Repeat verbatim the rows from the first one through the line that contains "4: (314, 572)", with both of those lines included.

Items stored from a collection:
#####
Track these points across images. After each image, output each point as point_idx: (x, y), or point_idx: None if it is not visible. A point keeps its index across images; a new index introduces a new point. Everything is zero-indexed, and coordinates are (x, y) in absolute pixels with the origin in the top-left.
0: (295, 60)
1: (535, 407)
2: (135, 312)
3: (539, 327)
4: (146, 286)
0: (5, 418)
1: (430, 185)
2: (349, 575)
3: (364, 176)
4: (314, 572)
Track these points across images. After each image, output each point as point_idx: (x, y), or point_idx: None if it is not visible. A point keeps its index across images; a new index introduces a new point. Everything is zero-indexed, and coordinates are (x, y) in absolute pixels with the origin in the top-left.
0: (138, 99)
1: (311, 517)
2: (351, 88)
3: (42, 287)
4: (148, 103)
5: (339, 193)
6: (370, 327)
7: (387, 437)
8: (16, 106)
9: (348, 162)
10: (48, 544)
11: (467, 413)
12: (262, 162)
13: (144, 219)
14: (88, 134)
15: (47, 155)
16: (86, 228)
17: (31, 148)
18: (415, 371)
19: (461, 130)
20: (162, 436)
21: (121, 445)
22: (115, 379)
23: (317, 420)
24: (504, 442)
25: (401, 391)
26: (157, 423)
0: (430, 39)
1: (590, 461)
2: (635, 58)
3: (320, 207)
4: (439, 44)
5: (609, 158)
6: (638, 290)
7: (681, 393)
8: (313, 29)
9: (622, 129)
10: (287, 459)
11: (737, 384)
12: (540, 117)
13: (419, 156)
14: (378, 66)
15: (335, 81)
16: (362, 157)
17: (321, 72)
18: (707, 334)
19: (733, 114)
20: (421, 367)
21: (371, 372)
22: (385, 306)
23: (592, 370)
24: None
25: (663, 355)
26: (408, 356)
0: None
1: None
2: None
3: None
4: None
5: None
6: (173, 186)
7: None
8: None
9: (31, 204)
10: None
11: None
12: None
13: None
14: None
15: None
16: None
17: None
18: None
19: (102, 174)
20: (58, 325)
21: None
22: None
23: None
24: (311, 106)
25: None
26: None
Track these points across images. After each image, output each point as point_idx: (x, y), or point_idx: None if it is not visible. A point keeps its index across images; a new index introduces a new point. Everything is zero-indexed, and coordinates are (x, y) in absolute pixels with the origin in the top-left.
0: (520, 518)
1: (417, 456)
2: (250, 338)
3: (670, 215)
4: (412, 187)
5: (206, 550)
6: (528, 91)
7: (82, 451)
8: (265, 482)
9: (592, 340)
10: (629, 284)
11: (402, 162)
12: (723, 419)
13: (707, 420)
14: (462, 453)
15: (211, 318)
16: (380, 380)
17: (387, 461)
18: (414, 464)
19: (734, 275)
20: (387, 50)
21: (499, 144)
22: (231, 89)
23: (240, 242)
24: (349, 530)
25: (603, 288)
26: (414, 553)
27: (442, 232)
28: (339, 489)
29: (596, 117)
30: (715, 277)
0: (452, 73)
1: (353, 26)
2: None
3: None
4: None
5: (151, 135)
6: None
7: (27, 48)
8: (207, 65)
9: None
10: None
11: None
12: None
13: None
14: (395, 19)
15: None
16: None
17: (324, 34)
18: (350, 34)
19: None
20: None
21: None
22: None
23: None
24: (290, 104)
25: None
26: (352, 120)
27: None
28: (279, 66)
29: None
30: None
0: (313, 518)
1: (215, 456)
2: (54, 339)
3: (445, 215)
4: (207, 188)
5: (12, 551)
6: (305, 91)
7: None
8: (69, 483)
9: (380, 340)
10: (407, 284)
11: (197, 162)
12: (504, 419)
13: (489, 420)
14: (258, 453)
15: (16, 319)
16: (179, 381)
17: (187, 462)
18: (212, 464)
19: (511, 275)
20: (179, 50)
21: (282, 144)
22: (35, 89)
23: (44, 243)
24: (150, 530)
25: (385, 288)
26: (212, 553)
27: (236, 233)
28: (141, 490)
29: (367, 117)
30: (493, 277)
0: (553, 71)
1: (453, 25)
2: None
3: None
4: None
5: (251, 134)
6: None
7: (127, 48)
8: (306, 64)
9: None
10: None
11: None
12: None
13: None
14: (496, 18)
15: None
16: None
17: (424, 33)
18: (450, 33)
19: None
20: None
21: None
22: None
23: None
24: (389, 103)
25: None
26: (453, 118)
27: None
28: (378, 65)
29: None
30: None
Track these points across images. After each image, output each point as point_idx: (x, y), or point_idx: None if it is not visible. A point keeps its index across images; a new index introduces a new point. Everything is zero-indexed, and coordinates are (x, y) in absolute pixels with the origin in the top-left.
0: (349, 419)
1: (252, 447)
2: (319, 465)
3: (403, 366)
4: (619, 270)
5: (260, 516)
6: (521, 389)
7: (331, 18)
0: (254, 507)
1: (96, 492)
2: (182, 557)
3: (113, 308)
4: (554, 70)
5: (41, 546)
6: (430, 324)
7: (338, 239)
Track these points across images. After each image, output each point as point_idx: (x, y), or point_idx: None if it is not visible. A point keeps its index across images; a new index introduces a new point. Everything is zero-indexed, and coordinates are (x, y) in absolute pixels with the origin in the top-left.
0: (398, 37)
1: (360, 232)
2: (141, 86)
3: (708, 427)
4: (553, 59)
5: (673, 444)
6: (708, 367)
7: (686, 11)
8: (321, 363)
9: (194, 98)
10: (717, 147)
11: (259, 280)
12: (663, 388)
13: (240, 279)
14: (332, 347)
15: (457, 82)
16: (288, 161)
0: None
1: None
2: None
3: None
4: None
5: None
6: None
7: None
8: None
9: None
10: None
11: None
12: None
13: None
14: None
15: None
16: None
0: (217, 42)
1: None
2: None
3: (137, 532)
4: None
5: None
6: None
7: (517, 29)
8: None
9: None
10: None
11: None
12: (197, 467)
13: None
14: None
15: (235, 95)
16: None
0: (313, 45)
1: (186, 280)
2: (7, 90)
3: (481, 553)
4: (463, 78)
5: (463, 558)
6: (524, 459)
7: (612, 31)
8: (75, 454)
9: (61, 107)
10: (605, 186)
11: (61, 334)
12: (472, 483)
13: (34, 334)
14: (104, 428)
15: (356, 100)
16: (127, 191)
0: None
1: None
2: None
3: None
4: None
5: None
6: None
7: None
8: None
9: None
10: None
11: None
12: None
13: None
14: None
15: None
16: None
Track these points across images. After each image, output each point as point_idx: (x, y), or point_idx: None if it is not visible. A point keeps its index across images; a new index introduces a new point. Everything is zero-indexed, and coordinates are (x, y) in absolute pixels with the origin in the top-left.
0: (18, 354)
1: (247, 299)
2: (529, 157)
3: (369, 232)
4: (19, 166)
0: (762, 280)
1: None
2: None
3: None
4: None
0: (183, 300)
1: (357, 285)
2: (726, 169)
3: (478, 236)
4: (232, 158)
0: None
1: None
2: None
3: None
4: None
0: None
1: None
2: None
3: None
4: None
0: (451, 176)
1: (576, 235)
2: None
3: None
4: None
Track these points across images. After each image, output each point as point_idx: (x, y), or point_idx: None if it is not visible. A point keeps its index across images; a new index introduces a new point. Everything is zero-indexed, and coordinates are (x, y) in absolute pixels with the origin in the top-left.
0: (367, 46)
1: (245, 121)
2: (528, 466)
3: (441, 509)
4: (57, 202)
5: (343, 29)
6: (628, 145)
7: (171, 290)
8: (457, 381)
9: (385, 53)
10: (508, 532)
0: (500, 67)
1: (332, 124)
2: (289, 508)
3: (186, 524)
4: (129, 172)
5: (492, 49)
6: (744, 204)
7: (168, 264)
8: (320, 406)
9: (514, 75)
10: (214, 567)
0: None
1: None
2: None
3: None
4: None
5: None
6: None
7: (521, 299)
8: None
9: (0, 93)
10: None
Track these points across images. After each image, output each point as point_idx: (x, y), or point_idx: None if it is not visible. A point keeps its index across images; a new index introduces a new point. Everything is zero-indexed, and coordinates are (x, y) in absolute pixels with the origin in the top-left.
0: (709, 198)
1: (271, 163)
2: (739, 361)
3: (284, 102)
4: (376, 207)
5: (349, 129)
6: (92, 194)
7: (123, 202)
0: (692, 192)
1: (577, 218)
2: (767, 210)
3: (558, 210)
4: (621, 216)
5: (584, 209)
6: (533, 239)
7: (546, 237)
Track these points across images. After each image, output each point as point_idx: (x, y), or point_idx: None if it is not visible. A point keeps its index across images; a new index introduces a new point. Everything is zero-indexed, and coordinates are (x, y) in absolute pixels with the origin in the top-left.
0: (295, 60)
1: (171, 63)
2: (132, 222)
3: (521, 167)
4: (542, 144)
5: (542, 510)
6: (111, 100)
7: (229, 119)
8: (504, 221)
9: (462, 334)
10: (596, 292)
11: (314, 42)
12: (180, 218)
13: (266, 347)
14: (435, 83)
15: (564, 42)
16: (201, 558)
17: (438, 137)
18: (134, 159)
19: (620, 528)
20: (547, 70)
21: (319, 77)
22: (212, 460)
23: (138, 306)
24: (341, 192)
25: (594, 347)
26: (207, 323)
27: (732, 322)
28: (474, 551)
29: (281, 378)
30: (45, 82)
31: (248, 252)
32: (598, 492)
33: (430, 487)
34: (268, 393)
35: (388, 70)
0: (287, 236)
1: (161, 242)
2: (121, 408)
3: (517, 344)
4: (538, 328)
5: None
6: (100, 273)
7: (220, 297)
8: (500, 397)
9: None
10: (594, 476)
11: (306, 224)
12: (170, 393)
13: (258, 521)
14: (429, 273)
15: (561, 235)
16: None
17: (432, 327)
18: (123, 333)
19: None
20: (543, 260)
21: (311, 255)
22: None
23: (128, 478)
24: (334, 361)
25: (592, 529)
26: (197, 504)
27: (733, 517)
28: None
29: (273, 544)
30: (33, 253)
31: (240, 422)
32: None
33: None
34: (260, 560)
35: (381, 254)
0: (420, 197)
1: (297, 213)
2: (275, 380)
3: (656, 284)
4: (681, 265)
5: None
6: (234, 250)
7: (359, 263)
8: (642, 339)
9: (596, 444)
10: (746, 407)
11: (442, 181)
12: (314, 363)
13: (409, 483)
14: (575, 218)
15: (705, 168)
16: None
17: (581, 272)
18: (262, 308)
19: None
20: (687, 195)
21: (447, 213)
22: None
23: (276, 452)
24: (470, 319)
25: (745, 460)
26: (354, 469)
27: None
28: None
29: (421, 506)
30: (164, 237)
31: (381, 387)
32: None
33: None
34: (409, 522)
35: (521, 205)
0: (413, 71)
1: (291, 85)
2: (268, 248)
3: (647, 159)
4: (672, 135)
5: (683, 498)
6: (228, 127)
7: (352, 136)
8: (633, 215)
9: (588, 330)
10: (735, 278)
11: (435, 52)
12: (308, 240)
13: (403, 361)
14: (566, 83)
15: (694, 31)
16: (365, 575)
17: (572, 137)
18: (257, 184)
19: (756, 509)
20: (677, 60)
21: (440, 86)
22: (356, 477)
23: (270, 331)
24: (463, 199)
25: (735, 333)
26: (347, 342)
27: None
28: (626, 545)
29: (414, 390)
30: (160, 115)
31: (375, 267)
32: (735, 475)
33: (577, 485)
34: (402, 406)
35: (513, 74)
#####
### ANSWER TO THE PROBLEM:
Track these points across images. After each image, output each point as point_idx: (x, y), or point_idx: None if it is not visible. A point keeps its index across images; a new index introduces a new point. Everything is zero-indexed, and coordinates are (x, y) in absolute pixels with the origin in the top-left.
0: (295, 60)
1: (535, 407)
2: (135, 312)
3: (539, 327)
4: (146, 286)
0: (5, 418)
1: (430, 185)
2: (349, 575)
3: (364, 176)
4: (314, 572)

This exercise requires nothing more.